Why keep on converting from string to list back and forth?

Question

I have a text file containing all the students' names and other information of my programing course like this:

Smith, John sj0012@uni.edu smjo0012@student.edu Student  
Lester, Moe mole0025@uni.edu    mole0025@student.edu    Student
Christ, Jesus jech0020@uni.edu    jech@student.edu  Student

...

Some of them contains tabs and other unnecessary spaces in between the text within each line. So that the first email address and the second are tabbed. Sometimes between both these and between 'Student'. But my intention is just making a new text file containing just the Name, Lastname in a nice column. I did manage to get my result but only by keep converting the text to list and back to string again. Is there a better way of doing this? Python 2.7

peps = open('ppl.txt', 'r')

for line in peps.readlines():
    line = line.strip()                   # Delete space
    line = line.split('\t')               # Split at tab indentation and make a list
    line = map(lambda s: s.strip(), line) # Remove tab indentation
    del line [1:]                         # Delete everything after Name.
    line = ','.join(line)                 # Make Lastname, Name a string at ','
    line = line.split(',')                # Make Lastname, Name a list at ','
    line[0], line[-1] = line[-1], line[0] # Exchange position of Lastname, Name
    line = ', '.join(line)                # Convert to string again and join at ','
    print line

if you split at tab, then you shouldn't have to remove tabs later, they should be already gone. — TehTris, Oct 14 '14 at 23:12
To do "no spaces in between the lines", just don't type blank lines in between them. Also, you should probably either quote them as code or as a quote. I've edited it for you, but please look and see if I've done it right. — abarnert, Oct 14 '14 at 23:23
I'm confused. Can you give us literally three lines from the file? How are we supposed to know where the `firstname` field ends and the `email` field begins? Is there a comma there? — Adam Smith, Oct 14 '14 at 23:29
@AdamSmith: In the original paste (and I hope I preserved it), there's a tab character after the end of the name, and likewise between all of the other columns, so this appears to be a TSV file. (I wish SO made it easier to distinguish tabs and spaces in code blocks…) — abarnert, Oct 14 '14 at 23:31
@abarnert ah ha! I think I missed that in the original paste and thought it was all comma-separated. That invalidates my answer so I deleted. Using the `csv` module is the perfect solution in this case so I defer to your answer :) — Adam Smith, Oct 15 '14 at 00:47
@AdamSmith: The original version _was_ comma-separated; the edited version is tab-separated (except that the first column itself has two values separated by a comma). So, you didn't miss anything. — abarnert, Oct 15 '14 at 00:53
One last note: the `readlines()` is useless here. In fact, it's nearly always useless. `peps` is already an iterable of lines; `peps.readlines()` is an iterable of the same lines, but it has to read the entire file, split it, and store it as a big list in memory before you can start looping over it. — abarnert, Oct 15 '14 at 01:23

abarnert · Accepted Answer · 2014-10-15T17:28:37.170

If you're trying to deal with a file where each line is a comma-separated list of values, that's exactly what the csv module is for.

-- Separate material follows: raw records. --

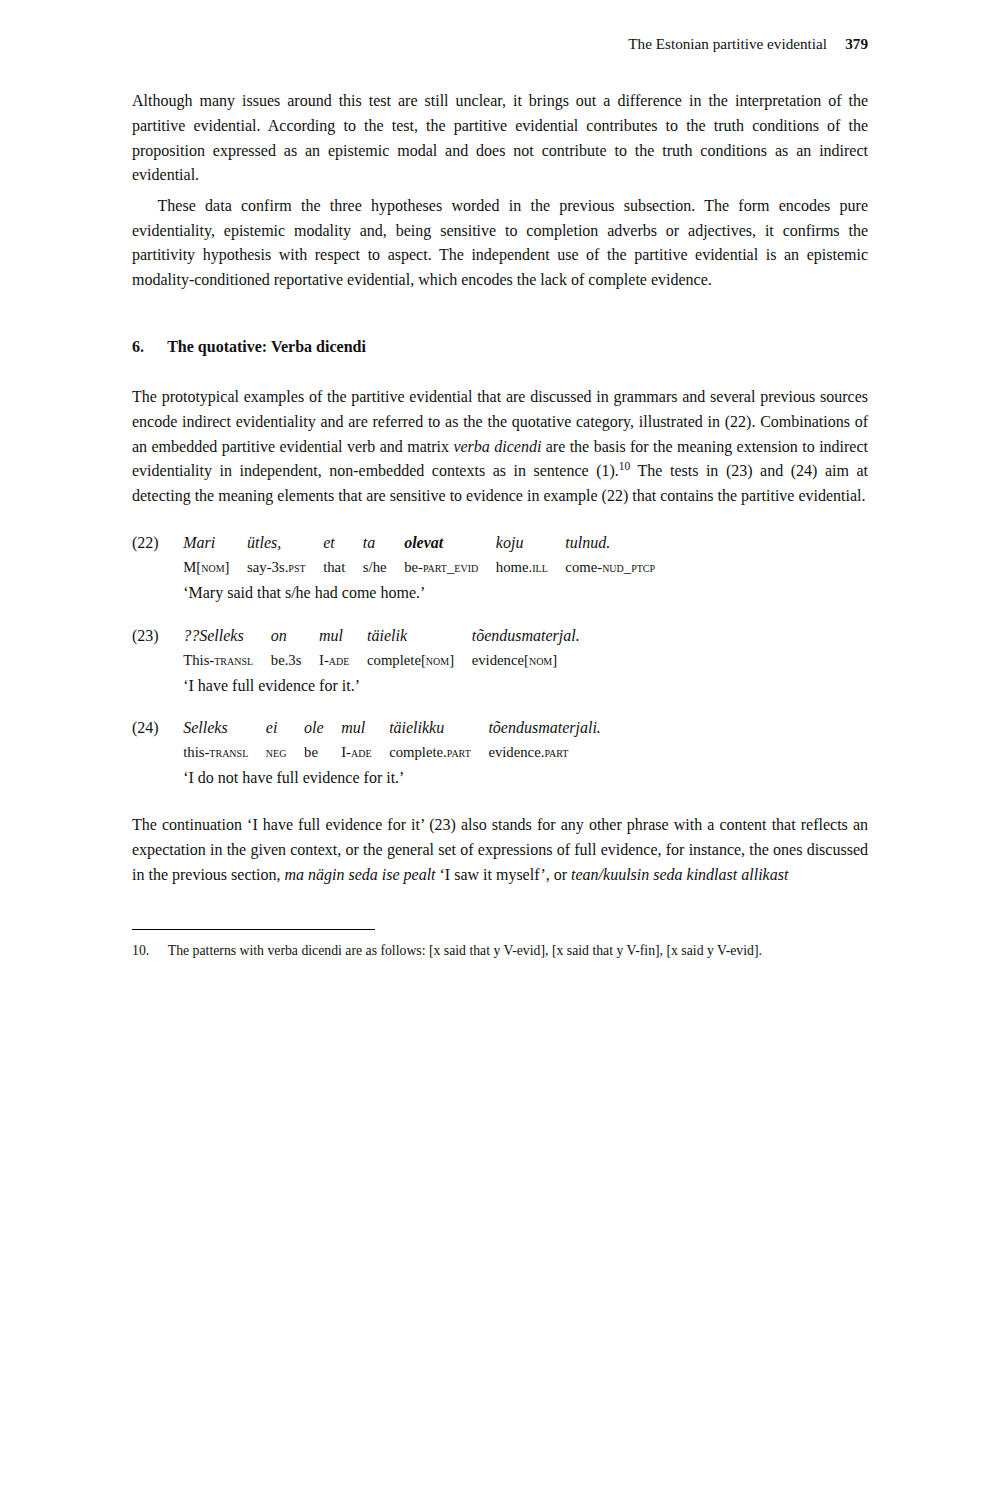The Estonian partitive evidential379
Although many issues around this test are still unclear, it brings out a difference in the interpretation of the partitive evidential. According to the test, the partitive evidential contributes to the truth conditions of the proposition expressed as an epistemic modal and does not contribute to the truth conditions as an indirect evidential.
These data confirm the three hypotheses worded in the previous subsection. The form encodes pure evidentiality, epistemic modality and, being sensitive to completion adverbs or adjectives, it confirms the partitivity hypothesis with respect to aspect. The independent use of the partitive evidential is an epistemic modality-conditioned reportative evidential, which encodes the lack of complete evidence.
6. The quotative: Verba dicendi
The prototypical examples of the partitive evidential that are discussed in grammars and several previous sources encode indirect evidentiality and are referred to as the the quotative category, illustrated in (22). Combinations of an embedded partitive evidential verb and matrix verba dicendi are the basis for the meaning extension to indirect evidentiality in independent, non-embedded contexts as in sentence (1).10 The tests in (23) and (24) aim at detecting the meaning elements that are sensitive to evidence in example (22) that contains the partitive evidential.
(22)
Mari M[nom] ütles, say-3s.pst et that ta s/he olevat be-part_evid koju home.ill tulnud. come-nud_ptcp
‘Mary said that s/he had come home.’
(23)
??Selleks This-transl on be.3s mul I-ade täielik complete[nom] tõendusmaterjal. evidence[nom]
‘I have full evidence for it.’
(24)
Selleks this-transl ei neg ole be mul I-ade täielikku complete.part tõendusmaterjali. evidence.part
‘I do not have full evidence for it.’
The continuation ‘I have full evidence for it’ (23) also stands for any other phrase with a content that reflects an expectation in the given context, or the general set of expressions of full evidence, for instance, the ones discussed in the previous section, ma nägin seda ise pealt ‘I saw it myself’, or tean/kuulsin seda kindlast allikast
10.
The patterns with verba dicendi are as follows: [x said that y V-evid], [x said that y V-fin], [x said y V-evid].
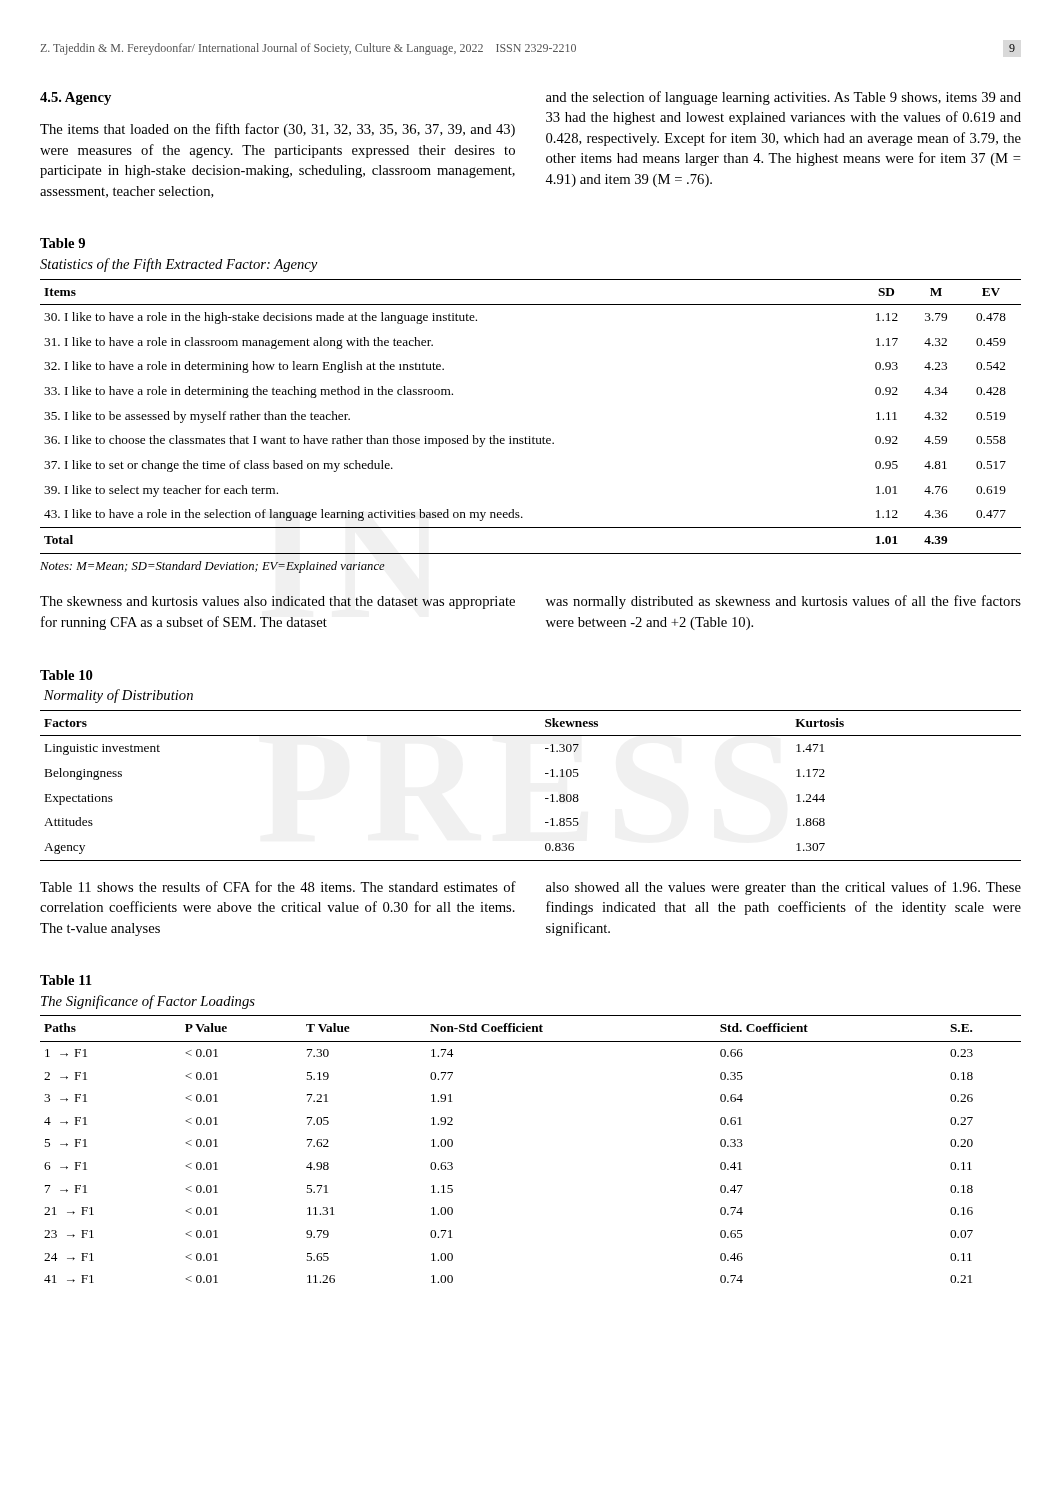IN PRESS
9 Z. Tajeddin & M. Fereydoonfar/ International Journal of Society, Culture & Language, 2022 ISSN 2329-2210
4.5. Agency
The items that loaded on the fifth factor (30, 31, 32, 33, 35, 36, 37, 39, and 43) were measures of the agency. The participants expressed their desires to participate in high-stake decision-making, scheduling, classroom management, assessment, teacher selection,
and the selection of language learning activities. As Table 9 shows, items 39 and 33 had the highest and lowest explained variances with the values of 0.619 and 0.428, respectively. Except for item 30, which had an average mean of 3.79, the other items had means larger than 4. The highest means were for item 37 (M = 4.91) and item 39 (M = .76).
Table 9
Statistics of the Fifth Extracted Factor: Agency
| Items | SD | M | EV |
| --- | --- | --- | --- |
| 30. I like to have a role in the high-stake decisions made at the language institute. | 1.12 | 3.79 | 0.478 |
| 31. I like to have a role in classroom management along with the teacher. | 1.17 | 4.32 | 0.459 |
| 32. I like to have a role in determining how to learn English at the ınstıtute. | 0.93 | 4.23 | 0.542 |
| 33. I like to have a role in determining the teaching method in the classroom. | 0.92 | 4.34 | 0.428 |
| 35. I like to be assessed by myself rather than the teacher. | 1.11 | 4.32 | 0.519 |
| 36. I like to choose the classmates that I want to have rather than those imposed by the institute. | 0.92 | 4.59 | 0.558 |
| 37. I like to set or change the time of class based on my schedule. | 0.95 | 4.81 | 0.517 |
| 39. I like to select my teacher for each term. | 1.01 | 4.76 | 0.619 |
| 43. I like to have a role in the selection of language learning activities based on my needs. | 1.12 | 4.36 | 0.477 |
| Total | 1.01 | 4.39 | |
Notes: M=Mean; SD=Standard Deviation; EV=Explained variance
The skewness and kurtosis values also indicated that the dataset was appropriate for running CFA as a subset of SEM. The dataset
was normally distributed as skewness and kurtosis values of all the five factors were between -2 and +2 (Table 10).
Table 10
Normality of Distribution
| Factors | Skewness | Kurtosis |
| --- | --- | --- |
| Linguistic investment | -1.307 | 1.471 |
| Belongingness | -1.105 | 1.172 |
| Expectations | -1.808 | 1.244 |
| Attitudes | -1.855 | 1.868 |
| Agency | 0.836 | 1.307 |
Table 11 shows the results of CFA for the 48 items. The standard estimates of correlation coefficients were above the critical value of 0.30 for all the items. The t-value analyses
also showed all the values were greater than the critical values of 1.96. These findings indicated that all the path coefficients of the identity scale were significant.
Table 11
The Significance of Factor Loadings
| Paths | P Value | T Value | Non-Std Coefficient | Std. Coefficient | S.E. |
| --- | --- | --- | --- | --- | --- |
| 1 → F1 | < 0.01 | 7.30 | 1.74 | 0.66 | 0.23 |
| 2 → F1 | < 0.01 | 5.19 | 0.77 | 0.35 | 0.18 |
| 3 → F1 | < 0.01 | 7.21 | 1.91 | 0.64 | 0.26 |
| 4 → F1 | < 0.01 | 7.05 | 1.92 | 0.61 | 0.27 |
| 5 → F1 | < 0.01 | 7.62 | 1.00 | 0.33 | 0.20 |
| 6 → F1 | < 0.01 | 4.98 | 0.63 | 0.41 | 0.11 |
| 7 → F1 | < 0.01 | 5.71 | 1.15 | 0.47 | 0.18 |
| 21 → F1 | < 0.01 | 11.31 | 1.00 | 0.74 | 0.16 |
| 23 → F1 | < 0.01 | 9.79 | 0.71 | 0.65 | 0.07 |
| 24 → F1 | < 0.01 | 5.65 | 1.00 | 0.46 | 0.11 |
| 41 → F1 | < 0.01 | 11.26 | 1.00 | 0.74 | 0.21 |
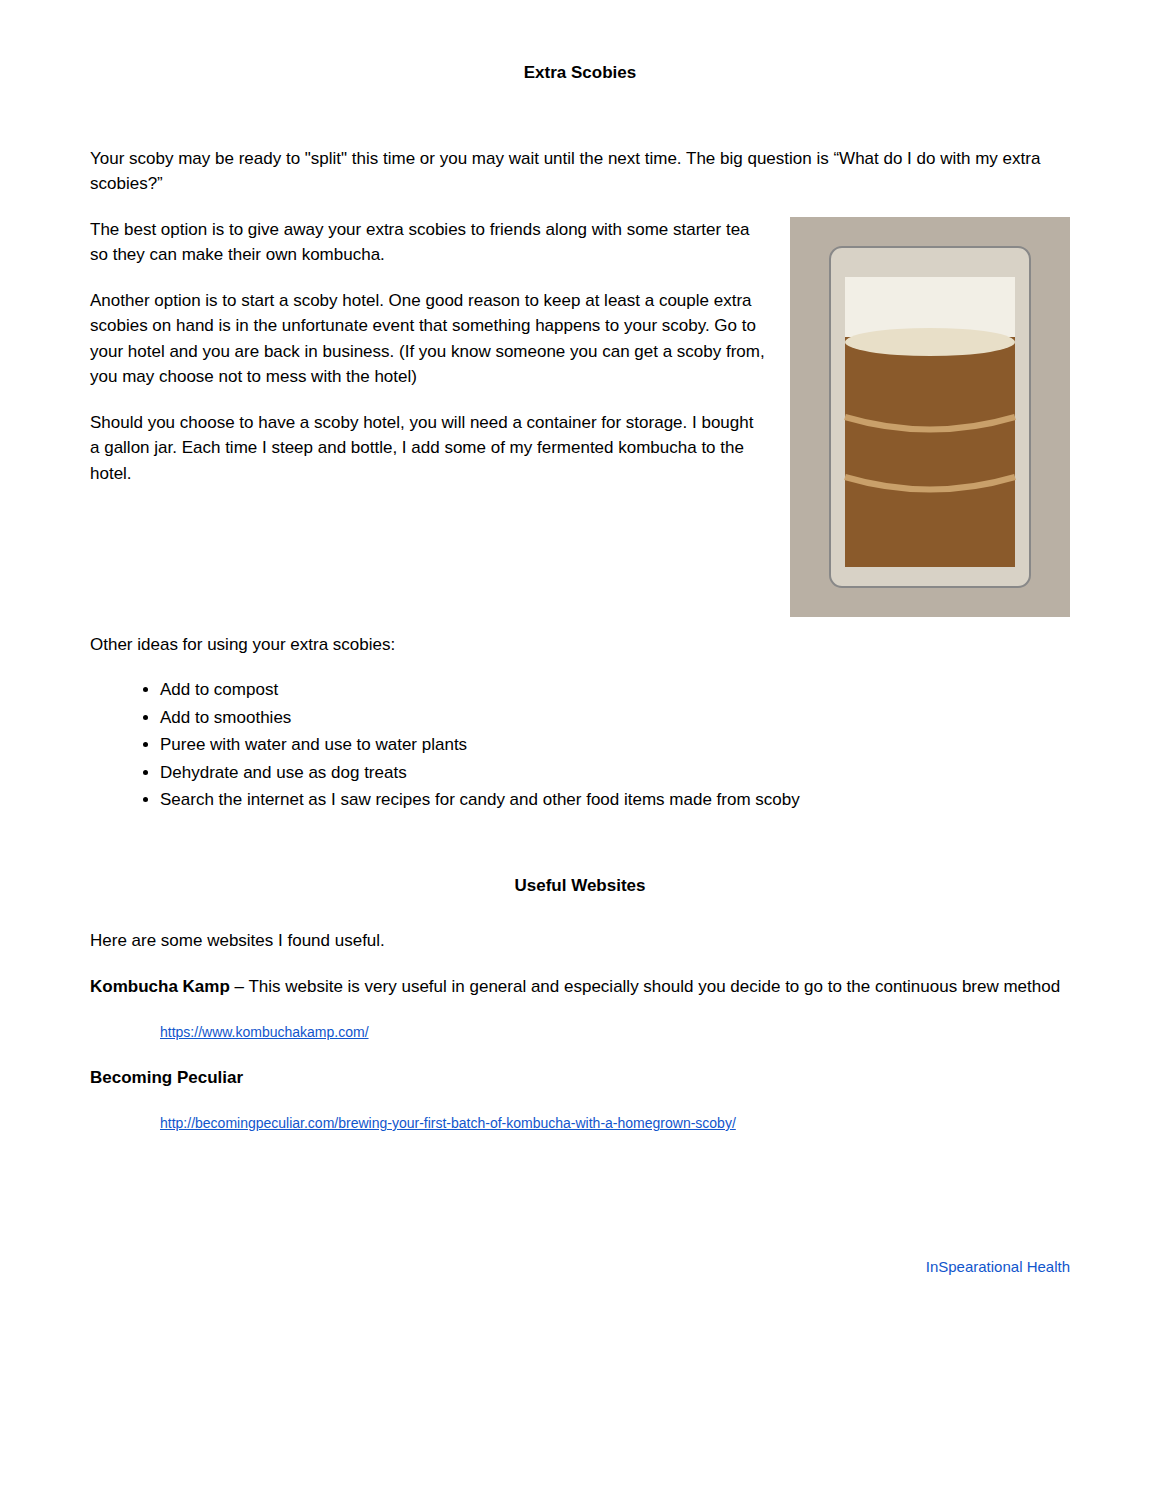Extra Scobies
Your scoby may be ready to "split" this time or you may wait until the next time. The big question is “What do I do with my extra scobies?”
The best option is to give away your extra scobies to friends along with some starter tea so they can make their own kombucha.
Another option is to start a scoby hotel. One good reason to keep at least a couple extra scobies on hand is in the unfortunate event that something happens to your scoby. Go to your hotel and you are back in business. (If you know someone you can get a scoby from, you may choose not to mess with the hotel)
Should you choose to have a scoby hotel, you will need a container for storage. I bought a gallon jar. Each time I steep and bottle, I add some of my fermented kombucha to the hotel.
Other ideas for using your extra scobies:
Add to compost
Add to smoothies
Puree with water and use to water plants
Dehydrate and use as dog treats
Search the internet as I saw recipes for candy and other food items made from scoby
Useful Websites
Here are some websites I found useful.
Kombucha Kamp – This website is very useful in general and especially should you decide to go to the continuous brew method
https://www.kombuchakamp.com/
Becoming Peculiar
http://becomingpeculiar.com/brewing-your-first-batch-of-kombucha-with-a-homegrown-scoby/
InSpearational Health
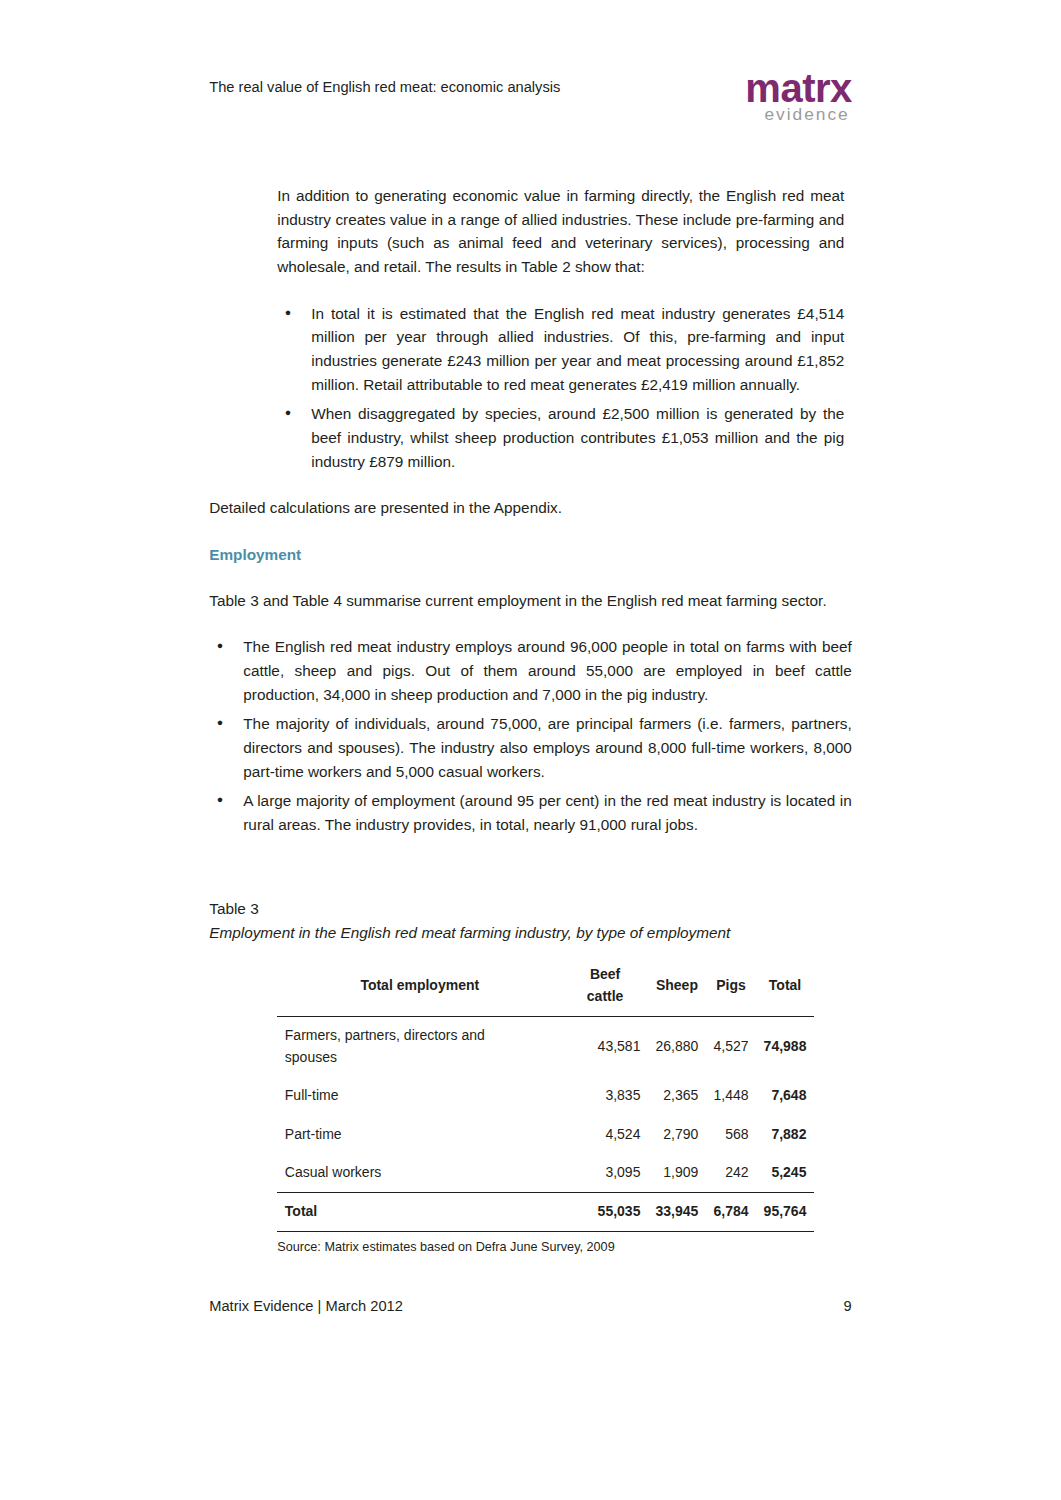The real value of English red meat: economic analysis
matrx
evidence
In addition to generating economic value in farming directly, the English red meat industry creates value in a range of allied industries. These include pre-farming and farming inputs (such as animal feed and veterinary services), processing and wholesale, and retail. The results in Table 2 show that:
In total it is estimated that the English red meat industry generates £4,514 million per year through allied industries. Of this, pre-farming and input industries generate £243 million per year and meat processing around £1,852 million. Retail attributable to red meat generates £2,419 million annually.
When disaggregated by species, around £2,500 million is generated by the beef industry, whilst sheep production contributes £1,053 million and the pig industry £879 million.
Detailed calculations are presented in the Appendix.
Employment
Table 3 and Table 4 summarise current employment in the English red meat farming sector.
The English red meat industry employs around 96,000 people in total on farms with beef cattle, sheep and pigs. Out of them around 55,000 are employed in beef cattle production, 34,000 in sheep production and 7,000 in the pig industry.
The majority of individuals, around 75,000, are principal farmers (i.e. farmers, partners, directors and spouses). The industry also employs around 8,000 full-time workers, 8,000 part-time workers and 5,000 casual workers.
A large majority of employment (around 95 per cent) in the red meat industry is located in rural areas. The industry provides, in total, nearly 91,000 rural jobs.
Table 3 Employment in the English red meat farming industry, by type of employment
| Total employment | Beef cattle | Sheep | Pigs | Total |
| --- | --- | --- | --- | --- |
| Farmers, partners, directors and spouses | 43,581 | 26,880 | 4,527 | 74,988 |
| Full-time | 3,835 | 2,365 | 1,448 | 7,648 |
| Part-time | 4,524 | 2,790 | 568 | 7,882 |
| Casual workers | 3,095 | 1,909 | 242 | 5,245 |
| Total | 55,035 | 33,945 | 6,784 | 95,764 |
Source: Matrix estimates based on Defra June Survey, 2009
Matrix Evidence | March 2012
9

In your updated version, it looks like they're actually a tab-separated list of values… but that's just a dialect of CSV (known as TSV), which the module can also handle just fine:

peps = open('ppl.txt', 'r')
reader = csv.reader(peps, delimiter='\t')
for row in reader:
    # here, row is a list of column values

You can also use csv.writer to write the rows back out in CSV format. You can even use csv.writer(sys.stdout) if you want to write those rows to the terminal. You never have to deal with splitting and joining; that's all taken care of for you.

However, the first column is itself a lastname, first, which you also need to parse. For that, I'd use either str.split or str.partition (depending on exactly what behavior you want to get if, say, Cher is in your class). I'm also not sure whether you want to split on ', ', or split on , and then strip out spaces. Either way is easy. For example:

lastname, _, firstname = row[0].partition(',')
writer.writerow((firstname.strip(), lastname.strip()))

While we're at it, it's always better to use with statements with files, so let's do that too.

But my intention is just making a new text file containing just the Name, Lastname in a nice column.

import csv
with open('ppl.txt') as infile, open('names.txt', 'w') as outfile:
    reader = csv.reader(infile, delimiter='\t')
    writer = csv.writer(outfile)
    for row in reader:
        lastname, _, firstname = row[0].partition(',')
        writer.writerow((firstname.strip(), lastname.strip()))

I'm not entirely sure what your issue is with spaces. If there are spaces after the tabs in some cases and you want to ignore them, you should look at the skipinitialspaces option in the csv module. For example:

reader = csv.reader(infile, skipinitialspaces=True)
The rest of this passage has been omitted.